Prenant la défense des fonctionnaires de son secteur, le ministre a souligné que les rapports dont il a fait lecture, samedi matin, «ne veulent pas dire que les imams ont attaqué la ministre de l’Education mais ont appelé au respect de la prière et ses horaires». Mais il prévient que «si demain (dimanche) les rapports prouvent qu’il y a des attaques ou diffamation à l’encontre de la ministre, les conseils scientifiques se réuniront avec les imams pour donner le conseil nécessaire dans le cadre de la rationalisation du discours religieux».

R. M.

Comment (3)

    UMERI
    10 février 2019 - 20 h 05 min

    Les prêches du vendredi, doivent être enregistré et visionné par une commission spécialisée et compétente en matière religieuse et vous constaterez de nombreux dépassements d’imams zélés. D’ailleurs, ces imams coûtent cher a la l’Etat, salaires excessifs, logements voitures, se sont les privilégiés de la République.Je pose la question aux internautes, quelle sueur, a plus de valeur, celle d’un imam qui se la coule douce,la journée a l’ombre, climatiseur et quelques heures de travail, ou celle d’un paysan, d’un travailleur, d’un ouvrier, qui trime 8 heurs par jour, payé le plus souvent, au S N M G et soumis a un emploi précaire. L’ Algérie, avec tous les bras cassés, les objecteurs de conscience, les faux prophètes, fait qu’ on ne se relèvera jamais à ce rythme.

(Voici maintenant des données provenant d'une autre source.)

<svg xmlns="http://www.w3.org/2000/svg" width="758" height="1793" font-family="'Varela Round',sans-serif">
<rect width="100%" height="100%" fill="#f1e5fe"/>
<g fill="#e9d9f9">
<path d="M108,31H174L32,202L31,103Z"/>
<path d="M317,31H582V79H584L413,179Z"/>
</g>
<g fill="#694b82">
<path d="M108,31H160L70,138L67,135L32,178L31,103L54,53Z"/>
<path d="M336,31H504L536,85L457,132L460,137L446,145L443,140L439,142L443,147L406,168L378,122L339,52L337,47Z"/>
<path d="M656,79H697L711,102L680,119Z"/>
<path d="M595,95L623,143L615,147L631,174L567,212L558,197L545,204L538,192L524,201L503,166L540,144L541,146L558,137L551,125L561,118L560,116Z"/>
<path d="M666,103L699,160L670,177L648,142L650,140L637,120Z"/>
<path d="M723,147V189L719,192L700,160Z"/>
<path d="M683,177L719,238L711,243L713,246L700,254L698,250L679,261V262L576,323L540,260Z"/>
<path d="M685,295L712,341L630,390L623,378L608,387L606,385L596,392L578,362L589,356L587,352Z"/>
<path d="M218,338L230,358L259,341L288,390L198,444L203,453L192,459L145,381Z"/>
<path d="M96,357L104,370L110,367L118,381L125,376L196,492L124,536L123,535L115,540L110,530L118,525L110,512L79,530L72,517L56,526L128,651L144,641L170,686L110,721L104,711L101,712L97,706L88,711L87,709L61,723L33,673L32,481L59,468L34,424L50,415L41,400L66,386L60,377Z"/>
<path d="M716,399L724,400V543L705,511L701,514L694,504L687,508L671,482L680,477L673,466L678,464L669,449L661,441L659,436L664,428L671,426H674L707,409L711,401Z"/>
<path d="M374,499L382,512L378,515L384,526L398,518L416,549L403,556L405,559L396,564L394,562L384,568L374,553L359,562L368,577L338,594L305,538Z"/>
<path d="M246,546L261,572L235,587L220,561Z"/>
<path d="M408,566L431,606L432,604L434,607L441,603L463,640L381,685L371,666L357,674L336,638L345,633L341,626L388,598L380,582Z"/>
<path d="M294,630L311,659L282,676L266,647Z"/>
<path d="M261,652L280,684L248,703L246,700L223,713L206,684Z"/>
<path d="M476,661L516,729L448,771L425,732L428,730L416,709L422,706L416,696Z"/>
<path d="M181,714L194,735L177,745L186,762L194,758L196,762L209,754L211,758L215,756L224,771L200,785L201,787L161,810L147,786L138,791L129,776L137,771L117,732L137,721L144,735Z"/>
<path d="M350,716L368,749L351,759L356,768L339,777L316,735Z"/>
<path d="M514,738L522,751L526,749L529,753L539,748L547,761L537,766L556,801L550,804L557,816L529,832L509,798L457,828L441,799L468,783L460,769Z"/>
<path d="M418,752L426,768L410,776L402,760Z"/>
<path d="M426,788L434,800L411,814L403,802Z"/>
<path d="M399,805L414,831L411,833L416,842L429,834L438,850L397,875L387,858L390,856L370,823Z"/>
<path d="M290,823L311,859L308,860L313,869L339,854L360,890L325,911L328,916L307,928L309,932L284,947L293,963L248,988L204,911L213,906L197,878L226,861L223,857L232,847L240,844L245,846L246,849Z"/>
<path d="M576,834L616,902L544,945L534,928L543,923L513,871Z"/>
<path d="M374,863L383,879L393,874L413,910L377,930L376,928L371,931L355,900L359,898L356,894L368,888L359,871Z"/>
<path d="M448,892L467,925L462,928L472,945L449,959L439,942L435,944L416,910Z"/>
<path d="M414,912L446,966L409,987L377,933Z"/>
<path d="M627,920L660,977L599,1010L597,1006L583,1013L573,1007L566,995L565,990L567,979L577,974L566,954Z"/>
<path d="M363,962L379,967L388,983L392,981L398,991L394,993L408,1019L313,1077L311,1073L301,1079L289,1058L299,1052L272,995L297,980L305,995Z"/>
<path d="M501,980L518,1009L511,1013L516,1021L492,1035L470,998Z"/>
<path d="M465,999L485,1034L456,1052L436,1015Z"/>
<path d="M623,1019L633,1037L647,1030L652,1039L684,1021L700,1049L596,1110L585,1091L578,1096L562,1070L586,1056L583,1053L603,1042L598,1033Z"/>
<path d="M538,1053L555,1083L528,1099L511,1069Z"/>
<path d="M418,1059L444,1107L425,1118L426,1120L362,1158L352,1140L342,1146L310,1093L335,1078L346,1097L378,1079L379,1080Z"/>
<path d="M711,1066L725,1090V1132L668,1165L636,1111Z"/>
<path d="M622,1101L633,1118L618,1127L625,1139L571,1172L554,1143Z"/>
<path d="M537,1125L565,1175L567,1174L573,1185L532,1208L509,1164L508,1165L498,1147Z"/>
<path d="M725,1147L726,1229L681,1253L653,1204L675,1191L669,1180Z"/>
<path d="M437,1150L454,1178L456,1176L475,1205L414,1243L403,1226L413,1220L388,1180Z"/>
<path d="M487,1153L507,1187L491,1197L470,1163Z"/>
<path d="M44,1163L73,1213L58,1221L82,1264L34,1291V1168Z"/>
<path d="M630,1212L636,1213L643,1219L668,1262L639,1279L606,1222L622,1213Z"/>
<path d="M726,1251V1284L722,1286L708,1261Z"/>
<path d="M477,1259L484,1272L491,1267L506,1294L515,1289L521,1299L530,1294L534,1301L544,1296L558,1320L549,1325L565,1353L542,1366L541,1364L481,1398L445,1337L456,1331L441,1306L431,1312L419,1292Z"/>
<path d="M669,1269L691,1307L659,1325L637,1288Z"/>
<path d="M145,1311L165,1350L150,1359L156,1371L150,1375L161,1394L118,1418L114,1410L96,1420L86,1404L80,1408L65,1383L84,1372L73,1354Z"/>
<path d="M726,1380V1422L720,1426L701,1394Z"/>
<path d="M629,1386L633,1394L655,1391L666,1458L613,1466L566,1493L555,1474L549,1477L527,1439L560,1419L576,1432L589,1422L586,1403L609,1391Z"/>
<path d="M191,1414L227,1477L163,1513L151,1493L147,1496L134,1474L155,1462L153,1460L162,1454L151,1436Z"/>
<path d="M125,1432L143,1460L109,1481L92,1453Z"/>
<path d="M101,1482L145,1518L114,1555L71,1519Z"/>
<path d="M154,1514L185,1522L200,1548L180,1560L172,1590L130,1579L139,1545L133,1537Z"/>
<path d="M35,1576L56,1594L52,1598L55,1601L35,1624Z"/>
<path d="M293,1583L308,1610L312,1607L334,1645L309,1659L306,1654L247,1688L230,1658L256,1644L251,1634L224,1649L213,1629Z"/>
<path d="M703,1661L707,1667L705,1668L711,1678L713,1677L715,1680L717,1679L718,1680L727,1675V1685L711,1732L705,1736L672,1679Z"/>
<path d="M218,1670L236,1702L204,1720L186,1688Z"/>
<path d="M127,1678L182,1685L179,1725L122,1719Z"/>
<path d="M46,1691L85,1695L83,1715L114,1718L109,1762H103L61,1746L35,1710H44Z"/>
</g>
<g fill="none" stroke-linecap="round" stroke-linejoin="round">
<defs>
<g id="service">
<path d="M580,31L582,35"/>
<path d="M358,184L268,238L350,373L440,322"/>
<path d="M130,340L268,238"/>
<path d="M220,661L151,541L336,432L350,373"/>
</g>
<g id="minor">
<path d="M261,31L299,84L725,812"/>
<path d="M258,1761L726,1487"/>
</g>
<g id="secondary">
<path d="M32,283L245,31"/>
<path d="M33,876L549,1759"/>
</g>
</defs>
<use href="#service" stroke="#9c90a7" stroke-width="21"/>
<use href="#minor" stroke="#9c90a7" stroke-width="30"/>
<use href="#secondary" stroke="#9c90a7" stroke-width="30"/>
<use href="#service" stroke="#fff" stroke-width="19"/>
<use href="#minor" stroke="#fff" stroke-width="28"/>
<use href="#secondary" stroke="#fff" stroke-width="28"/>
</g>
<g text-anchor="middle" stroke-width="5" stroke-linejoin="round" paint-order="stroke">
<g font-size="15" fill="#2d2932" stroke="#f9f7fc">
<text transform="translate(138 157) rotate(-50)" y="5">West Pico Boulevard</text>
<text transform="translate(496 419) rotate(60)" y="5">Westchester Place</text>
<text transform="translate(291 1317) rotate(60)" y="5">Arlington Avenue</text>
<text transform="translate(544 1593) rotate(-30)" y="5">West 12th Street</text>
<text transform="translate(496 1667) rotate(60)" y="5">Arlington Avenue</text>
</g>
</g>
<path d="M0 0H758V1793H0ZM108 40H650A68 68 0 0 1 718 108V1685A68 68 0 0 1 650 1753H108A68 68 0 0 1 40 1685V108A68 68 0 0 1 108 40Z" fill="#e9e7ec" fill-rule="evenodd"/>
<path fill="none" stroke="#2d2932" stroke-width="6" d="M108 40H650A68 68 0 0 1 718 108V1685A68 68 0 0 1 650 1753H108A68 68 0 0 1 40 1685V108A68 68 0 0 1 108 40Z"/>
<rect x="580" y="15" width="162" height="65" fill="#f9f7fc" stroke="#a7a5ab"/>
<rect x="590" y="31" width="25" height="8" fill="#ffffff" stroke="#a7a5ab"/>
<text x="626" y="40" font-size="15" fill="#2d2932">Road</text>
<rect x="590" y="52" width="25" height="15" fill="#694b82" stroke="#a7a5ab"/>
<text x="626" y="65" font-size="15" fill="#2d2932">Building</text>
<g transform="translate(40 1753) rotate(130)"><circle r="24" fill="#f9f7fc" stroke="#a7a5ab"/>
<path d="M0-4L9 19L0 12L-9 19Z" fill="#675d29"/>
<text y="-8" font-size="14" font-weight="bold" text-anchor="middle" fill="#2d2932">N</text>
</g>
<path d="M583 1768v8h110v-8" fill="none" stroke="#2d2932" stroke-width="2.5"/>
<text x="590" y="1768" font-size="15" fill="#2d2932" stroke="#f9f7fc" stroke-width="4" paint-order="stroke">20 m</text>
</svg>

    Le point de non retour
    10 février 2019 - 12 h 19 min

    Ya el hadj Mohamed Aïssa , trop tard ! Le mal est profond et vous ne pourrez plus rien faire du tout ! La responsabilité c’est vous, le pouvoir, le FLN de 62 ! La pratique de l’islam avec ses rites, ses mouvances et ses interprétations diverses et multiples du coran est une donnée. L’islam politique est une donnée.

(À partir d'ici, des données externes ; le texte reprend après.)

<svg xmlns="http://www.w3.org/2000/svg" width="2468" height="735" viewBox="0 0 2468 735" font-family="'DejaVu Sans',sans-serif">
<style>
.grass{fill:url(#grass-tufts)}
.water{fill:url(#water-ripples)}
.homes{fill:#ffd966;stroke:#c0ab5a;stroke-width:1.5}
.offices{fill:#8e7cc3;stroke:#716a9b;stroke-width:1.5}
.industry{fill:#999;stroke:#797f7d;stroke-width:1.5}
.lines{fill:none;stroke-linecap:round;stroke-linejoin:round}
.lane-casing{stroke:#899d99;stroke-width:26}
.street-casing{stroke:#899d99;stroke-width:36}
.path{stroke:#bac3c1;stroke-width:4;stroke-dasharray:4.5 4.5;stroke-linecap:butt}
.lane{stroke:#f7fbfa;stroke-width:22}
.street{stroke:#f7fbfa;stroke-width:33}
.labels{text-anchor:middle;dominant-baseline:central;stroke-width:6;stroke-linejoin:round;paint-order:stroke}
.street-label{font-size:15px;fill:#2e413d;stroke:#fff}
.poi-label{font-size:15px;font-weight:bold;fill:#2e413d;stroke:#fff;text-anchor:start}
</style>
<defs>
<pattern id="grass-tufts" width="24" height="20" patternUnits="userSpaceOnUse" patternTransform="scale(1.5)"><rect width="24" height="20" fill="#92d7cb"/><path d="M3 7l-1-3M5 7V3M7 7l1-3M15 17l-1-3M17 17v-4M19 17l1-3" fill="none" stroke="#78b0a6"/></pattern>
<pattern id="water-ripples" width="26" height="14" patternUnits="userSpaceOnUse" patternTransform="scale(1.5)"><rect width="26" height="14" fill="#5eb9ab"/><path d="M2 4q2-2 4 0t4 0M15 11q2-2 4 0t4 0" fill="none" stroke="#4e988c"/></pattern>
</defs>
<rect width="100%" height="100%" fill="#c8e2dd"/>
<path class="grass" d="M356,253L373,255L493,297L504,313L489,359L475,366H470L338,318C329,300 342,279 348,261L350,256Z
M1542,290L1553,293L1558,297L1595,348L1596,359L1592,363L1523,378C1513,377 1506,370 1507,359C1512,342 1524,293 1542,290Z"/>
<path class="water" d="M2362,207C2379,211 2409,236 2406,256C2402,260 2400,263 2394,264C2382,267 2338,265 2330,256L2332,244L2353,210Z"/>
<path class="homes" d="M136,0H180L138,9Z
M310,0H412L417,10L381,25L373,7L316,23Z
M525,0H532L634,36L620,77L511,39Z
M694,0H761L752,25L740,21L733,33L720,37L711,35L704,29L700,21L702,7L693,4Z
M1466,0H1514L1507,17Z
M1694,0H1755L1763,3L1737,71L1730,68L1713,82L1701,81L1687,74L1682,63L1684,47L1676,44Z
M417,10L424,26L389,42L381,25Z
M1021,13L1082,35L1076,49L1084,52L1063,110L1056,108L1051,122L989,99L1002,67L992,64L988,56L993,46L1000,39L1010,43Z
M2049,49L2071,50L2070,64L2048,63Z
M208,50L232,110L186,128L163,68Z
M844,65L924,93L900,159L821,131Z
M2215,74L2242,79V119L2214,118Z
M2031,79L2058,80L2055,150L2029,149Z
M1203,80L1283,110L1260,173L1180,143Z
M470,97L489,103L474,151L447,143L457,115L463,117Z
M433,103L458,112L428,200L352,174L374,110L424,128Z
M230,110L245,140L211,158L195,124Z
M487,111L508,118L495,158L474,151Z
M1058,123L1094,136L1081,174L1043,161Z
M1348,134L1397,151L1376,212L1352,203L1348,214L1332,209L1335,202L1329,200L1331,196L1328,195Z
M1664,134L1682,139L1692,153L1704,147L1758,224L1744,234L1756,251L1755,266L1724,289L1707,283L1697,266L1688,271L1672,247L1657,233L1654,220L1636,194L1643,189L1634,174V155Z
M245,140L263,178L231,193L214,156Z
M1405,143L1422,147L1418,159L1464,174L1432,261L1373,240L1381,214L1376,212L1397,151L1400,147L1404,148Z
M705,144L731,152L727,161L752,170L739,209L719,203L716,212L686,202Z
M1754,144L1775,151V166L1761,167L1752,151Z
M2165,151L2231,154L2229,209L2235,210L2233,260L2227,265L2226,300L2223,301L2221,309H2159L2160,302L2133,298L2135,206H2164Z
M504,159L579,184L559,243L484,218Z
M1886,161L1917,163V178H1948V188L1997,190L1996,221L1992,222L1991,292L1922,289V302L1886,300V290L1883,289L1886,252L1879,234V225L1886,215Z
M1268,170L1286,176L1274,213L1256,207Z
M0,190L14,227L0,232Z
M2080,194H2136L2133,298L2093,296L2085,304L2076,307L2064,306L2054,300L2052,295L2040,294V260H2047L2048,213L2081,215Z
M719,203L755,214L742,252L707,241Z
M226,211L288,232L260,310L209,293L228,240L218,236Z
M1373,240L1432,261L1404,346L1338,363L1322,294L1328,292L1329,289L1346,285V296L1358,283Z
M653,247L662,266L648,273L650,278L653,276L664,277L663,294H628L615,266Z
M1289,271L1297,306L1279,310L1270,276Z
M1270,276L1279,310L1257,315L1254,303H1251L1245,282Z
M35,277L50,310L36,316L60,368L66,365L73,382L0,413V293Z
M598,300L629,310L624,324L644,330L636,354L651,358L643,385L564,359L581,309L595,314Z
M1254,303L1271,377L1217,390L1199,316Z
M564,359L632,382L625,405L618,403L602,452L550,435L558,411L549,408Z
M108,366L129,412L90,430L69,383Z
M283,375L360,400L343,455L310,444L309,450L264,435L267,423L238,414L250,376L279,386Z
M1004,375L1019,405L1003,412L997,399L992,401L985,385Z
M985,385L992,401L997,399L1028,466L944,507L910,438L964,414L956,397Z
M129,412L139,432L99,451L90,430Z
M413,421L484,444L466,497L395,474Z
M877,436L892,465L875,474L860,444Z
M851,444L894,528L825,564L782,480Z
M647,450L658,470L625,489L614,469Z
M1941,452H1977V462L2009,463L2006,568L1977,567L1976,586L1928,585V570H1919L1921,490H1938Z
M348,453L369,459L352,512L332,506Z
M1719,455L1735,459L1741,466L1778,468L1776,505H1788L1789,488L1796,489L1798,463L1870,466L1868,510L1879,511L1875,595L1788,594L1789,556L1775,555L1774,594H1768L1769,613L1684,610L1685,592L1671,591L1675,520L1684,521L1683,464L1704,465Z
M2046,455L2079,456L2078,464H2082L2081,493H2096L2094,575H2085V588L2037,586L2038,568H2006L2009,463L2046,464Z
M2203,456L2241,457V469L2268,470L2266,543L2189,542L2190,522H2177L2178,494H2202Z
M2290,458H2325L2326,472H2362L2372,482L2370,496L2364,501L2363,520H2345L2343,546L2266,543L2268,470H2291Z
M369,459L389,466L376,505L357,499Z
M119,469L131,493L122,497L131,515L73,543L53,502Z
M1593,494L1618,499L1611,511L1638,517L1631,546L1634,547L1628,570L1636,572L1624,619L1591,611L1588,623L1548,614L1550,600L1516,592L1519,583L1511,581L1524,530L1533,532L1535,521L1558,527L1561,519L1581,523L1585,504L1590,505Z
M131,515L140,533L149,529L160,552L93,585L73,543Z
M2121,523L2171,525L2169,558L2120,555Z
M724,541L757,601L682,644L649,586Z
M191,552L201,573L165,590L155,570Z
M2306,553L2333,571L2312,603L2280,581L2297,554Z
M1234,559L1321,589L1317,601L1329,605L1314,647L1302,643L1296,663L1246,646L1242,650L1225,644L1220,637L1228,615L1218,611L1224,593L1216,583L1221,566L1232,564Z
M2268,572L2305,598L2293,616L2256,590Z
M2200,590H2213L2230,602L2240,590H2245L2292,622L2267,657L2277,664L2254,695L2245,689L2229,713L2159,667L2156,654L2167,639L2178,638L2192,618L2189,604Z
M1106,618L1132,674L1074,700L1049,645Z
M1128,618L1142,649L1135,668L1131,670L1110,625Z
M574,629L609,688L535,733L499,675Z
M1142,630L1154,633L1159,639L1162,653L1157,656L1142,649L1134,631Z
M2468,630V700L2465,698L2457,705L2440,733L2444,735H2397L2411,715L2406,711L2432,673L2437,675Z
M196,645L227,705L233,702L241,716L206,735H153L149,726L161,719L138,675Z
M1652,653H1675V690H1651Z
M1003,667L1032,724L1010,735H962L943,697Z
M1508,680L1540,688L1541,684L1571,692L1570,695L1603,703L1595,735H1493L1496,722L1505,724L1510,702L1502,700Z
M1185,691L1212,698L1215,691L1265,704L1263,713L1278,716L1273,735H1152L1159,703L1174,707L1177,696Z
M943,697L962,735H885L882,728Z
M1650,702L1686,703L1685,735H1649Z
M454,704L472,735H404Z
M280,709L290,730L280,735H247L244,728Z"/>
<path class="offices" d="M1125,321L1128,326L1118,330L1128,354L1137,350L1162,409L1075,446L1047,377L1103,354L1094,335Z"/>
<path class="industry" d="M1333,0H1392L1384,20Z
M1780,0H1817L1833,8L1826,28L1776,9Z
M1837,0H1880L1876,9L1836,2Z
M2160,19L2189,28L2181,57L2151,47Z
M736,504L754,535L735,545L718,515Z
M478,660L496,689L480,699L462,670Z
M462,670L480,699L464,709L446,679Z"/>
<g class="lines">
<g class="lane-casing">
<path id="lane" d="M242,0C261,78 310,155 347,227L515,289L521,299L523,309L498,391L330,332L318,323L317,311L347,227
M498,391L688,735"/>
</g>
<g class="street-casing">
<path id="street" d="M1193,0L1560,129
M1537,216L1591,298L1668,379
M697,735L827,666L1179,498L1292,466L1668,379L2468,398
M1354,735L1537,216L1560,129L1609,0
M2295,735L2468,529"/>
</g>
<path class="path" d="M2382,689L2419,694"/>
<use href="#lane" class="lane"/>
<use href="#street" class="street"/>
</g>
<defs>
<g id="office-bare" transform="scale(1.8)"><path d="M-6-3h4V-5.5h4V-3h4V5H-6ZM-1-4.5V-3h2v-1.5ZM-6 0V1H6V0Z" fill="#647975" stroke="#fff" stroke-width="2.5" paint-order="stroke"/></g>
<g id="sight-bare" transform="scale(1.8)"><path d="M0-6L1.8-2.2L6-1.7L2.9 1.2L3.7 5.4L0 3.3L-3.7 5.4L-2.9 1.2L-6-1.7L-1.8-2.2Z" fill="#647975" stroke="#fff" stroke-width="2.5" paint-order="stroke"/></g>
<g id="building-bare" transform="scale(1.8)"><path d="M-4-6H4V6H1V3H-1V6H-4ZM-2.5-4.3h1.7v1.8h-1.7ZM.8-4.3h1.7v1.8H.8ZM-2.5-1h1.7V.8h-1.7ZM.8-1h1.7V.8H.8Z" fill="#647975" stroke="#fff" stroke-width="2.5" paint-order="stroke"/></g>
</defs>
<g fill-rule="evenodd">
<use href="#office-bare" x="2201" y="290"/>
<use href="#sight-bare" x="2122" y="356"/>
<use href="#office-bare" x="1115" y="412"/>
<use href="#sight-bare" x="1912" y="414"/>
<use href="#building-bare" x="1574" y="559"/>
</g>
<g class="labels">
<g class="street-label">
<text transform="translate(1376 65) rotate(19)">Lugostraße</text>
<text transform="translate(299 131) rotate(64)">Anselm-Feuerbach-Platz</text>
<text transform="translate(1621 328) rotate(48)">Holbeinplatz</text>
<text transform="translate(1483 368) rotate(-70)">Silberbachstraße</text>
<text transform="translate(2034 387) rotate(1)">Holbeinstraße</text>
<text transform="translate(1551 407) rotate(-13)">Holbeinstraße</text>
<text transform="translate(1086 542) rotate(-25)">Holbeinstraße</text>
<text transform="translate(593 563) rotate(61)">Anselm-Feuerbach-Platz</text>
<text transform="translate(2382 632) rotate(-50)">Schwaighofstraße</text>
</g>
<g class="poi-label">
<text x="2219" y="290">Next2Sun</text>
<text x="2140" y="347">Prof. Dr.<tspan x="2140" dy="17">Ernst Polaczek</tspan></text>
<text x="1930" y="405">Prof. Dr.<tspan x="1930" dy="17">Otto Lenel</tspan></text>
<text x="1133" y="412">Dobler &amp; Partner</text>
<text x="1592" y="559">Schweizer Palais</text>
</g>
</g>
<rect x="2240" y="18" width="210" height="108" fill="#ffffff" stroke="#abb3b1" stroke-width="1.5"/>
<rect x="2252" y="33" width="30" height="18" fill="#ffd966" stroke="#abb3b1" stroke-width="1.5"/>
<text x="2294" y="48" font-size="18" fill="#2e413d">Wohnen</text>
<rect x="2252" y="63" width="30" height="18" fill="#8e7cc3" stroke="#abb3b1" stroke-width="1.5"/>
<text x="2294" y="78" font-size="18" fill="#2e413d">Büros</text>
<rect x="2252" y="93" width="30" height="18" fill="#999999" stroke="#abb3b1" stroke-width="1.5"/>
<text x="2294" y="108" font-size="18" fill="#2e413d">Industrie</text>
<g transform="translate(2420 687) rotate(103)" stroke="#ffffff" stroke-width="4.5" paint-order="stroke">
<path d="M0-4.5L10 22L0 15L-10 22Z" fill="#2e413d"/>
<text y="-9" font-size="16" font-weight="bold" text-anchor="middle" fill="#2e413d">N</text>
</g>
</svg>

    Et le plus grave, c’est que malgré le constat catastrophique que vous faîtes vous même,vous allez quand même continuer dans vos bêtises moyenâgeuses et surannée : Islam religion de l’Etat, maintien de la religion dans l’école de la République, autorisation de partis politiques à agir sur des bases idéologiques religieuses, encouragement pour arriver à une mosquée minimum par quartier, instrumentalisation de la religion par vous-mêmes etc… etc…

    Bouzorane
    10 février 2019 - 12 h 00 min

    Je répète pour la énième fois ce que je dis depuis des années : 2 mesures à prendre immédiatement et en toute urgence :
    – Plus de la moitié des mosquées, voire les 2 tiers, doivent être fermées et transformées pour des activités utiles à la société, notamment pour nos enfants : école, bibliothèque, salle de sport, aire de jeux, piscine,…
    – Les mosquées restantes, elles, doivent être rebaptisées, pour des noms Algériens bien de chez nous. L’Algérie, c’est quand même le pays des Saints et des Martyrs! … trouver des noms pour des mosquées, ce n’est pas ça qui manque!